原材料とは鉄スクラップやエネルギー(電気代)であり、価格は主に市場取引で決まります。しかし、出荷した製品の販売価格は半年に1回や1年に1回など、取引先との価格交渉で決まるため、原材料価格の上昇が製品価格に転嫁されるまでにタイムラグが生じるのです。
そうなるとコストダウンで利益率を維持しようとするのがこの業界の特徴で、決算短信には「全社一丸となったコスト削減の取り組み」とあります。しかし、原価上昇分全てを吸収することはできなかったようです。
今期は売上の伸びが大きく鈍化し減益へ
前期は国内の旺盛な鋼材需要に支えられて大幅な増収増益の決算になりましたが、より重要なのは今後の見通しです。
決算短信によると、今期も国内の鋼材需要が引き続き堅調に推移することを期待するものの、主原料・諸資材価格の高止まりが懸念されるとし、増収減益となる見通しを示しています。まず売上が6.6%増と前期の33.4%増から大きく伸びが鈍化することが目につきます。鋼材需要は引き続き堅調に推移するとしても、価格が上がりすぎるとやがてコスト増を嫌って買い手が減り、販売数量、単価ともに伸びは止まり売上は頭打ちになります。
さらに営業利益が21.2%も減るということは、原材料価格高騰分を転嫁したくても、これ以上の値上げを通すことは難しいと会社は見ているのでしょうか? 売上の伸びが鈍化して、原材料価格が高止まりすると利益は減少に転じることになり、業績のピークアウトを予感させます。
そこで東京製鐵の売上推移を見ると、2~3期増収が続いた後に減収に転じる傾向があることが分かり、景気に合わせて業績が変動することを示しています。
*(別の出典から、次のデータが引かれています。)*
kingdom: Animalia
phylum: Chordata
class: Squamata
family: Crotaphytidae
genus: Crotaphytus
この傾向が続くなら来期にも減収に転じるかもしれません。
また増収増益→増収減益→減収減益→減収増益のパターンで推移していることも分かります。これは典型的な景気敏感株のサイクルです。
売上は頭打ち、業績は天井か?
東京製鐵の23年3月期は大幅な増収増益で着地も、今期は売上の伸びが大きく鈍化し、減益に転じる見通しです。価格を上げすぎると買い手が減ってしまうため、これ以上の値上げは厳しそうです。電力料金の値上げが控える中では、省エネなどのコストダウンで吸収することも難しいでしょう。また鉄鋼セクターは競合メーカーが多く、鋼材需要の伸びが止まれば、競争激化で利益の押し下げ要因になります。
国内はやっとコロナ禍が終わって景気回復局面にあるとはいえ、景気によって業績が変動する鉄鋼セクターである以上、いつまでも好業績が続くことはありません。増収減益のあとに減収減益に移行する景気敏感株のサイクルからも、業績は既にピークアウトしているか、天井が近いように感じられます。